## Отрывок для чтения
-.-.-
Реминисценция русской жизни лишь однажды с необыкновенной силой вспыхнула в этой душе — в загадочной главе "О бледном преступнике" из книги "Так говорил Заратустра": "Вы не хотите убивать, вы, судьи и жертвоприносители, пока животное не наклонит головы? Взгляните, бедный преступник склонил голову, из его глаз говорит великое презрение… Нет спасения для того, кто так страдает от себя самого, — кроме быстрой смерти.
Ваше убийство, судьи, должно быть жалостью, а не мщением. И убивая, блюдите, чтобы сами вы оправдывали жизнь!..
И ты, красный судья, если бы ты громко сказал все, что ты свершил уже в мыслях, каждый закричал бы: "Прочь эту скверну и этого ядовитого червя!".
Но одно — мысль, другое — дело, третье — образ дела. Между ними не вращается колесо причинности.
Образ сделал этого бледного человека бледным. На высоте своего дела был он, когда он совершал его: но он не вынес его образа, когда оно свершилось.
Всегда смотрел он на себя, как на свершителя одного свершения. Безумием называю я это: исключение обернулось ему сущностью его.
Черта околдовывает курицу; чертовщина, которой он отдался, околдовывает его бедный разум — безумием после дела называю я это.
Слушайте вы, судьи! Другое безумие существует еще: это безумие перед делом. Ах, вы вползли недостаточно глубоко в эту душу!
-.-.-
## Записи набора данных
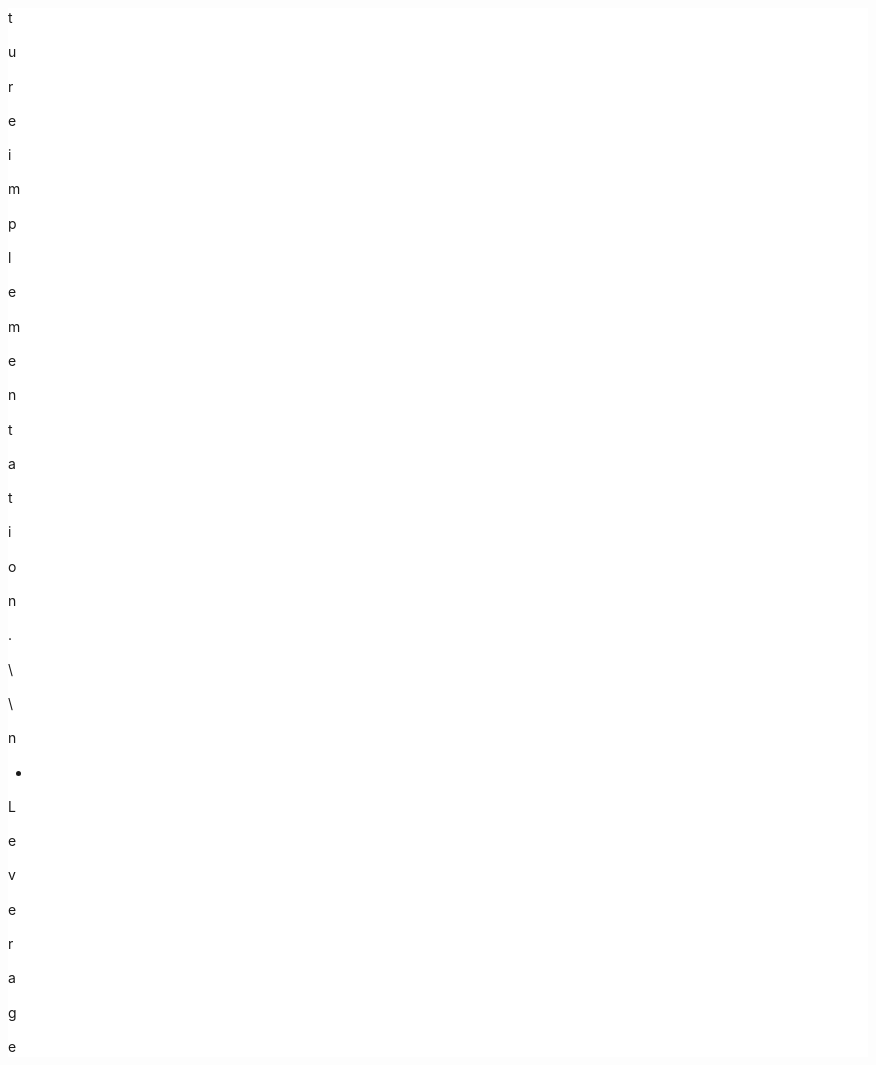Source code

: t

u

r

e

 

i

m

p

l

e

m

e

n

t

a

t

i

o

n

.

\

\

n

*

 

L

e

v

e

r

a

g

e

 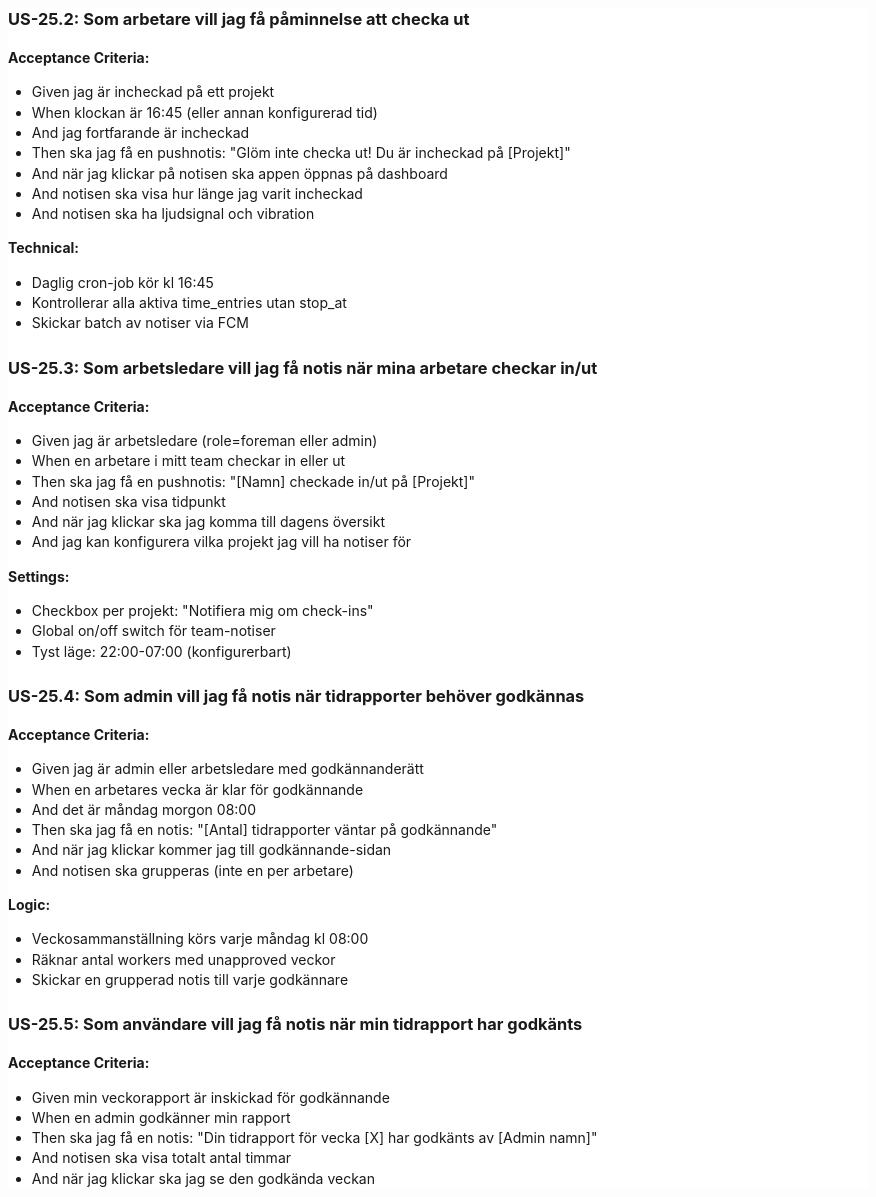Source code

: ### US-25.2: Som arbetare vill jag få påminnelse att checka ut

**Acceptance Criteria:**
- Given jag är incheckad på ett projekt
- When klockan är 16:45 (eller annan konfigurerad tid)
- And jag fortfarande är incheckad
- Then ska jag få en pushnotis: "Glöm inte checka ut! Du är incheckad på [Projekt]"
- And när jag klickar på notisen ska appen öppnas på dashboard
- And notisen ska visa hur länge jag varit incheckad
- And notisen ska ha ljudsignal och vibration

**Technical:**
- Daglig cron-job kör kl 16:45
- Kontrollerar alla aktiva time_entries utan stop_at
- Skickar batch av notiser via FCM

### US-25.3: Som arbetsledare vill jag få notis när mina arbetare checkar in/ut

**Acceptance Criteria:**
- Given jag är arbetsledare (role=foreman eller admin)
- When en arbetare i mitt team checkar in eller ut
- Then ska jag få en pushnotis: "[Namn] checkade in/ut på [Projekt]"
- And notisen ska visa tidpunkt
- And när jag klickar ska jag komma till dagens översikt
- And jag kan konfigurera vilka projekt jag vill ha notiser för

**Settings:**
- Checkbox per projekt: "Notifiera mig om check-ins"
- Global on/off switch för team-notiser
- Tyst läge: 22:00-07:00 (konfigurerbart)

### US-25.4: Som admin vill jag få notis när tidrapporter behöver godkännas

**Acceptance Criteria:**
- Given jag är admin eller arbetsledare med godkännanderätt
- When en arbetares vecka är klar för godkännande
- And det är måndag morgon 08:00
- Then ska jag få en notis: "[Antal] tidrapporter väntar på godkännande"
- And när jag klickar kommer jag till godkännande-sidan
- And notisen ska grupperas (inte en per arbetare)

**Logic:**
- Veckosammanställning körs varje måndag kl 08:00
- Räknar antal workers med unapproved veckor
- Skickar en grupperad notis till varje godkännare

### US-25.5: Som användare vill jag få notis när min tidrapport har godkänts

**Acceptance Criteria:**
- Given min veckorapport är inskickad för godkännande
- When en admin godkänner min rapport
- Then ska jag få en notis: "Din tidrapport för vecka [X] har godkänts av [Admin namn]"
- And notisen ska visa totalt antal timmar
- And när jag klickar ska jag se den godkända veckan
-.-.-
## Задание
Перепишите из отрывка о бледном преступнике фрагмент от слов «Но одно — мысль, другое» до слов «в эту душу!» включительно, без единого изменения.

## Ответ
Но одно — мысль, другое — дело, третье — образ дела. Между ними не вращается колесо причинности.
Образ сделал этого бледного человека бледным. На высоте своего дела был он, когда он совершал его: но он не вынес его образа, когда оно свершилось.
Всегда смотрел он на себя, как на свершителя одного свершения. Безумием называю я это: исключение обернулось ему сущностью его.
Черта околдовывает курицу; чертовщина, которой он отдался, околдовывает его бедный разум — безумием после дела называю я это.
Слушайте вы, судьи! Другое безумие существует еще: это безумие перед делом. Ах, вы вползли недостаточно глубоко в эту душу!